■ **Stored data**
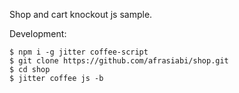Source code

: Shop and cart knockout js sample.



Development:

    $ npm i -g jitter coffee-script
    $ git clone https://github.com/afrasiabi/shop.git
    $ cd shop
    $ jitter coffee js -b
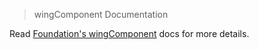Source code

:> wingComponent Documentation

Read [Foundation's wingComponent](http://foundation.zurb.com/docs/components/wingComponent.html) docs for more details.


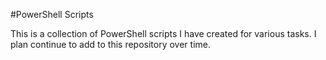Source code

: #PowerShell Scripts

This is a collection of PowerShell scripts I have created for various tasks. I plan continue to add to this repository over time.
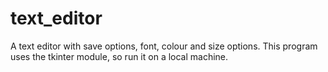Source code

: # text_editor
A text editor with save options, font, colour and size options.
This program uses the tkinter module, so run it on a local machine.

■ **Problem details**
Copy every line of the data exactly as written, excluding the pictures.

■ **Result of the exercise**
Source code

: Shop and cart knockout js sample.



Development:

    $ npm i -g jitter coffee-script
    $ git clone https://github.com/afrasiabi/shop.git
    $ cd shop
    $ jitter coffee js -b
Source code

:> wingComponent Documentation

Read [Foundation's wingComponent](http://foundation.zurb.com/docs/components/wingComponent.html) docs for more details.


Source code

: #PowerShell Scripts

This is a collection of PowerShell scripts I have created for various tasks. I plan continue to add to this repository over time.
Source code

: # text_editor
A text editor with save options, font, colour and size options.
This program uses the tkinter module, so run it on a local machine.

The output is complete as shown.